Haider applied for a patent in 1998 to protect the technology he had nurtured since his PhD and took it to the market with CEOS-partner JEOL. 'What we patented were the details of how to bring the concept into practice and to make it appropriate for users, ' he said.
CEOS also commercialised an electronic beam corrector with Philips. After Haider and colleagues published a landmark paper on their invention in Nature, other suppliers of electron microscopes including Hitachi wanted the start-up to provide them with their corrector. Haider has since been granted 10 European patents for inventions that have further improved the resolution of electron microscopy and extended its applications. In 2015, his work notably permitted world-record resolutions of 0.043 nanometres, which is shorter than the radius of a hydrogen-atom.
Driving advances in high resolution
CEOS is today a market leader in correction technology and precision equipment for electronic microscopes with 47 employees and over a million euros in annual profits.

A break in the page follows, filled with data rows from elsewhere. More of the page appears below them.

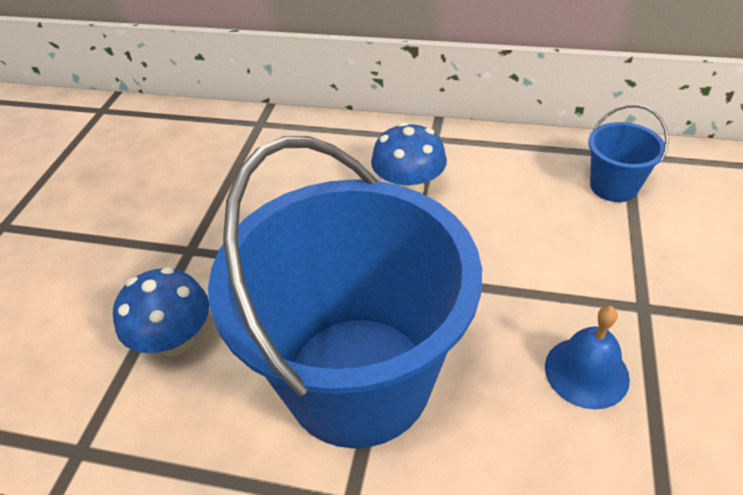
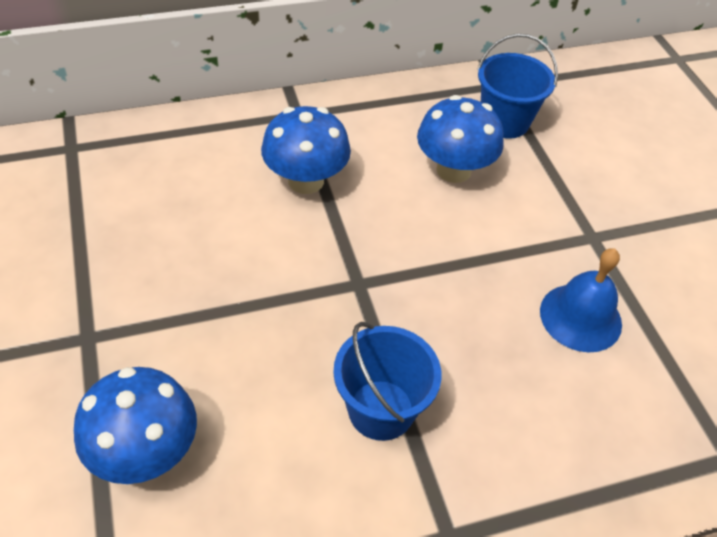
camera: 35 degrees left, 5 degrees up
(358, 379) = (381, 410): blue bucket -> blue bucket, size x0.40
(540, 213) = (453, 170): none -> blue mushroom

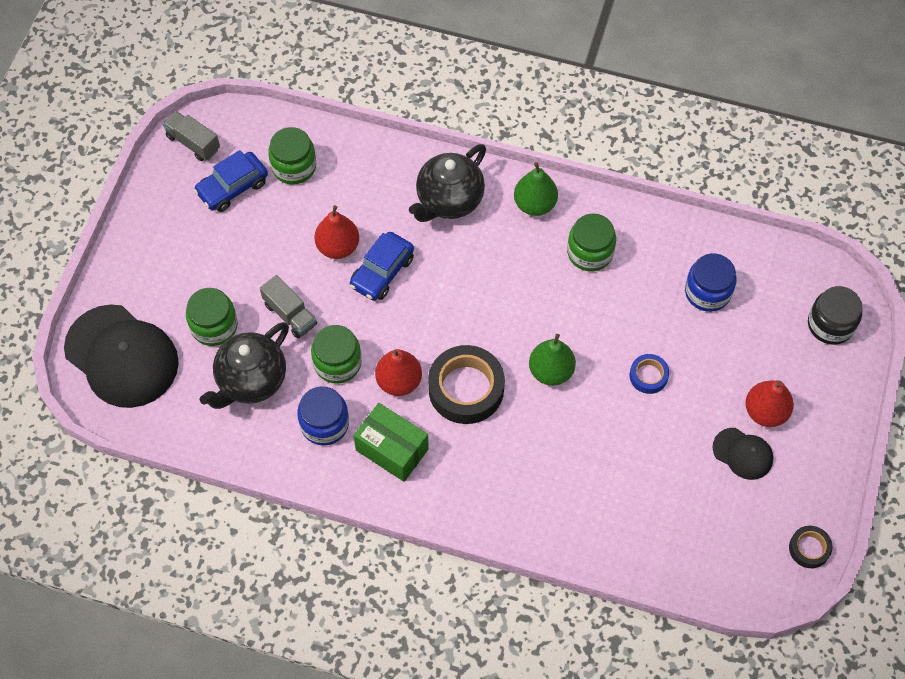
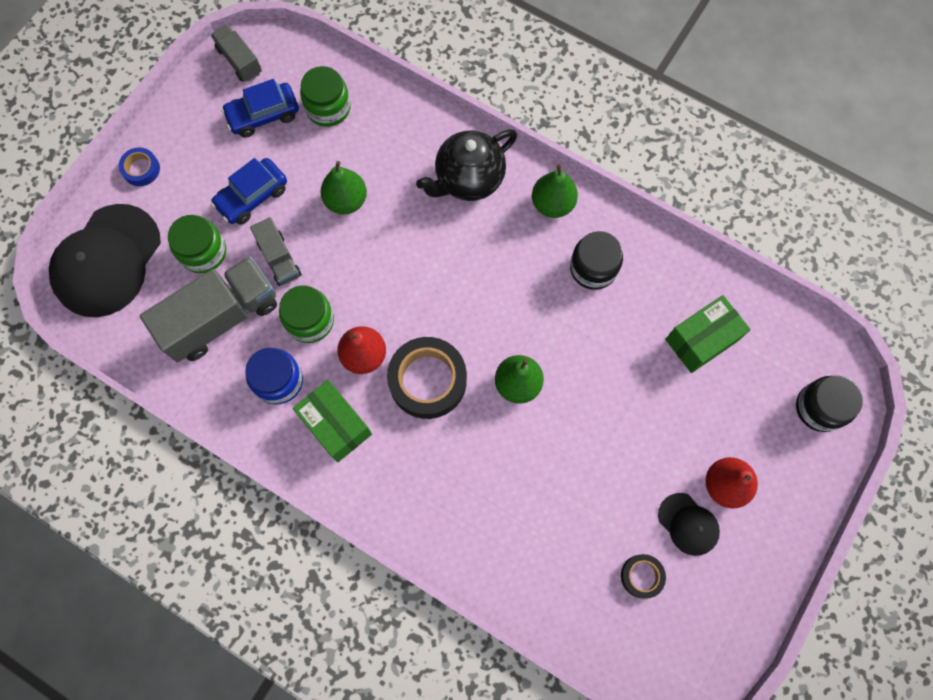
camera: 15 degrees right, 10 degrees up
(122, 356) = (107, 261): black cap -> black cap turned 60 degrees clockwise
(251, 381) = (221, 318): black teapot -> grey truck
(338, 247) = (346, 200): red pear -> green pear
(382, 272) = (381, 237): blue car -> blue car (252, 196)
(590, 252) = (593, 268): green jar -> black jar
(648, 376) = (615, 414): blue tape -> blue tape (141, 169)
(707, 292) = (701, 340): blue jar -> green box
(809, 548) = (728, 647): black tape -> black tape (641, 576)

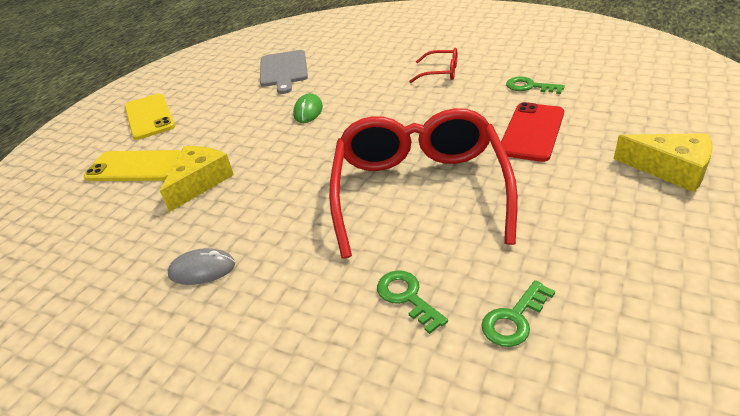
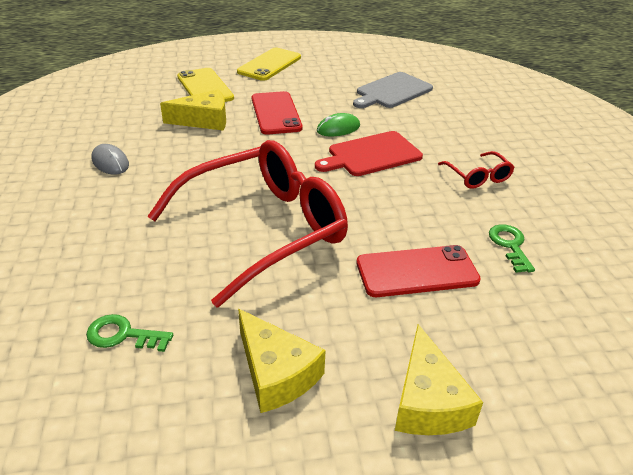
camera: 50 degrees right, 0 degrees up
(242, 136) = (275, 113): none -> red phone
(365, 107) = (371, 155): none -> red cutting board
(407, 297) = (123, 267): green key -> none
(611, 232) = (276, 373): none -> yellow cheese

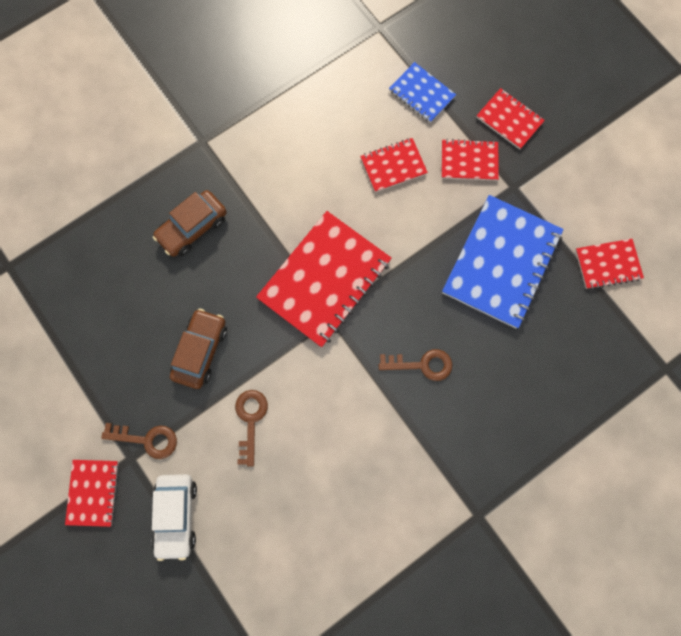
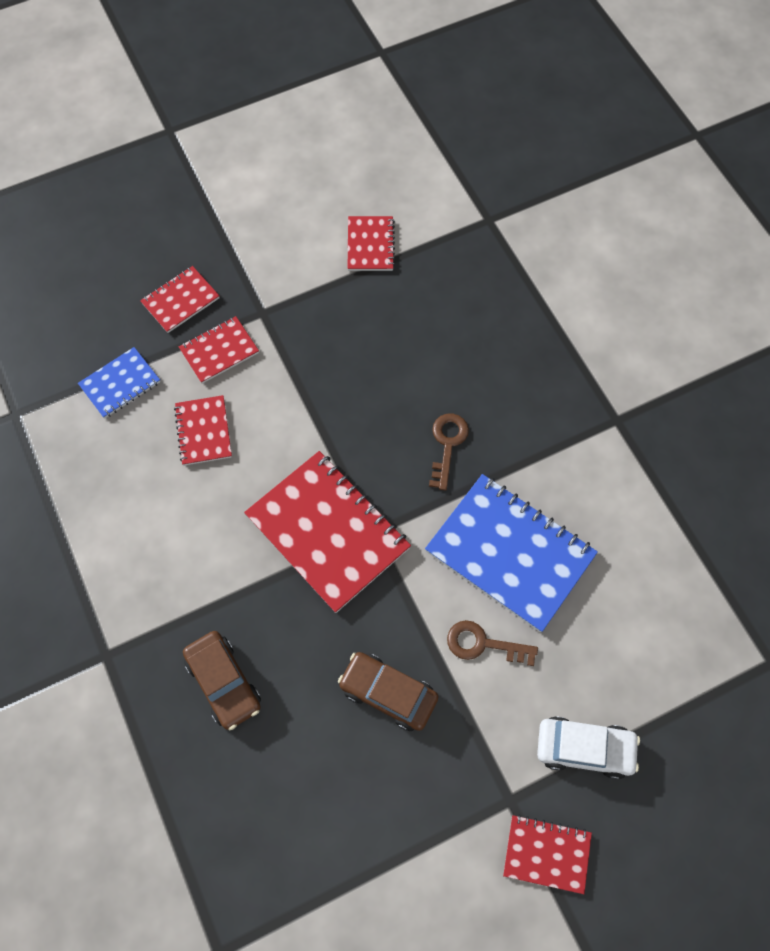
camera: 80 degrees left, 10 degrees down
(147, 439) = (489, 775): brown key -> none
(469, 161) = (219, 351): red notebook -> red notebook turned 45 degrees clockwise
(501, 263) = (347, 343): blue notebook -> blue notebook (510, 553)

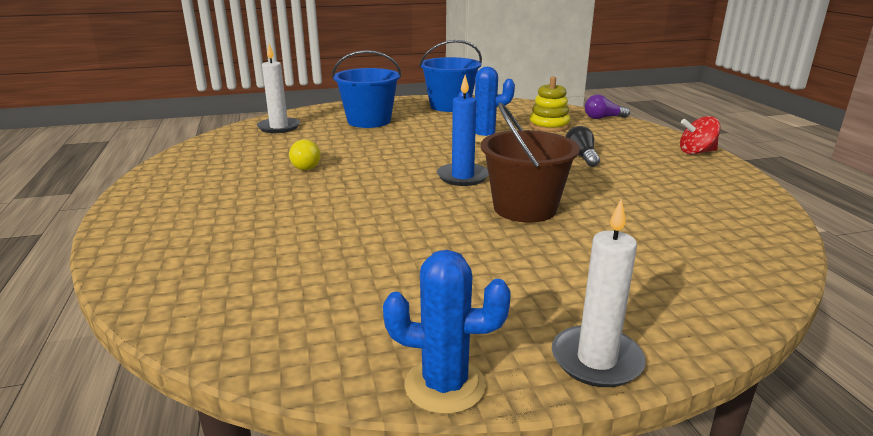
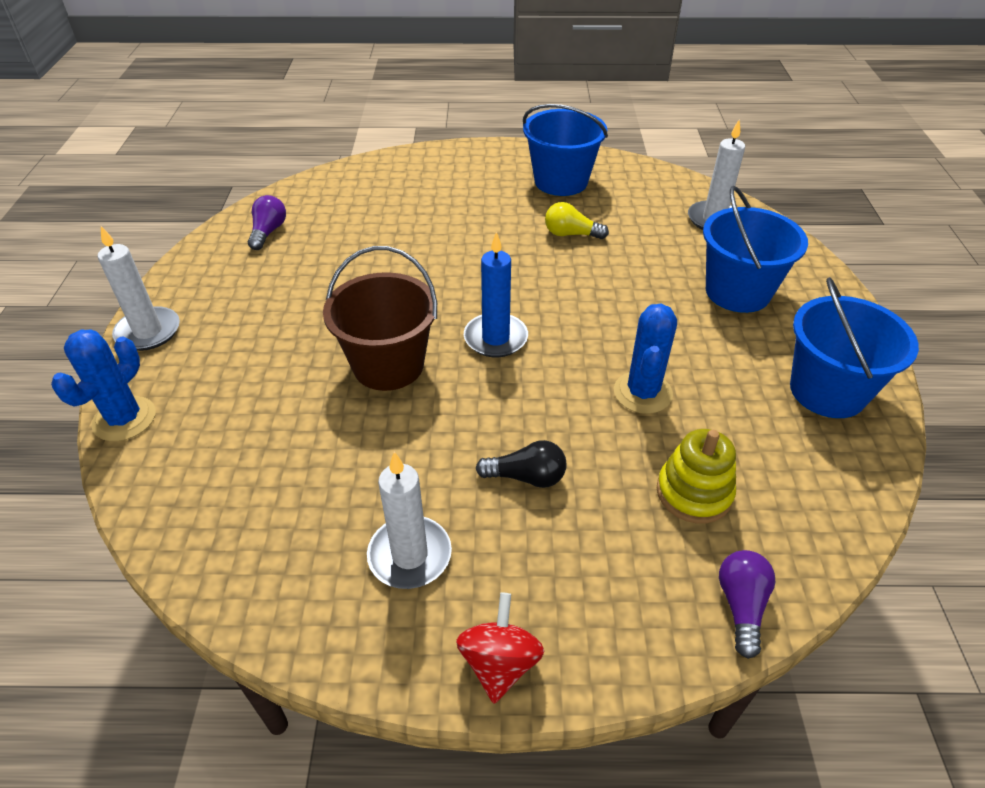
camera: 105 degrees right, 20 degrees up
(210, 175) = (561, 181): none -> blue bucket
(334, 329) = (268, 232): none -> purple light bulb
(445, 385) = (183, 265): blue cactus -> blue cactus (124, 419)
(672, 177) = (410, 555): none -> white candle

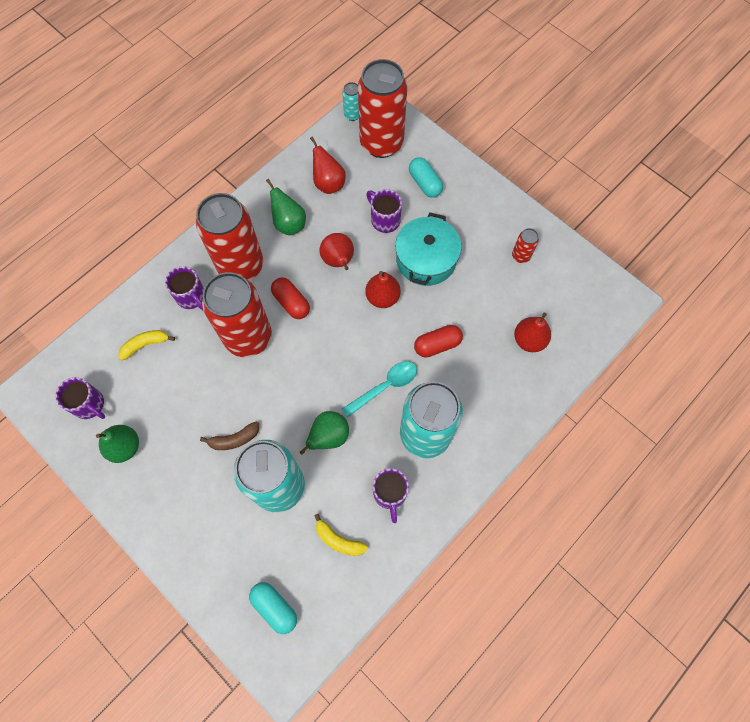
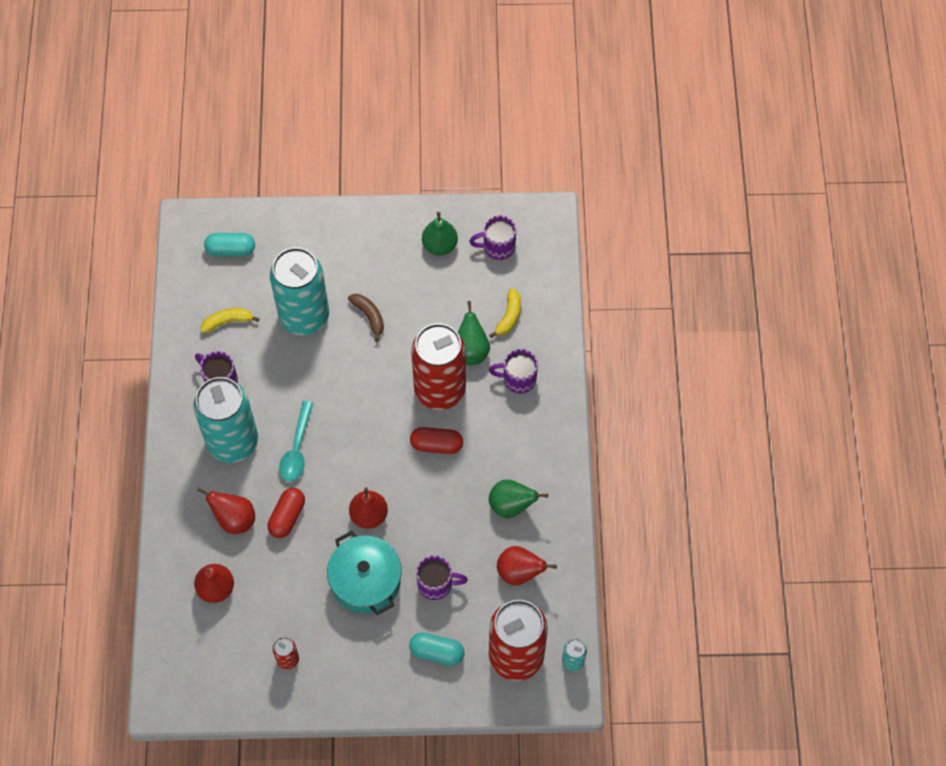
camera: 135 degrees right, 5 degrees down
(234, 439) = (369, 316): brown banana -> brown banana turned 120 degrees clockwise
(241, 266) = (509, 436): red can -> none
(328, 436) = (303, 377): green pear -> green pear (471, 351)
(338, 261) = (436, 512): red pear -> red pear (234, 519)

The company provides components for 90% of all transmission electron microscopes on the market today, working with leading microscope suppliers including JEOL, Philips, Hitachi, Thermo Fisher Scientific and ZEISS to continually push the limits of their technology so that researchers can benefit from even sharper, improved images.
The advances in electron imaging brought by Haider's invention have pushed back the horizon of what can be visualised by researchers in countless disciplines in physics, chemistry and the life sciences. The ability to focus down to the atomic scale with precision has meant that they have been able to create new materials for new applications. For the last 20 years, Haider's work has therefore supported the boom in nanotechnology, notably in monitoring the structure and defects as microelectronic manufacturers miniaturise components for computers and smartphones, and has found applications in fields including solar cells and batteries.
With the transmission electron microscope market worth EUR 550 million in 2016 and expected to grow to EUR 650 million by 2021, CEOS is building on the success of its founder and working with partners to drive further advances in the field.
For Haider, his lifetime achievement is both his invention, contributing to advances in electron microscopy, and the company he helped grow and which he continues to support as a senior advisor.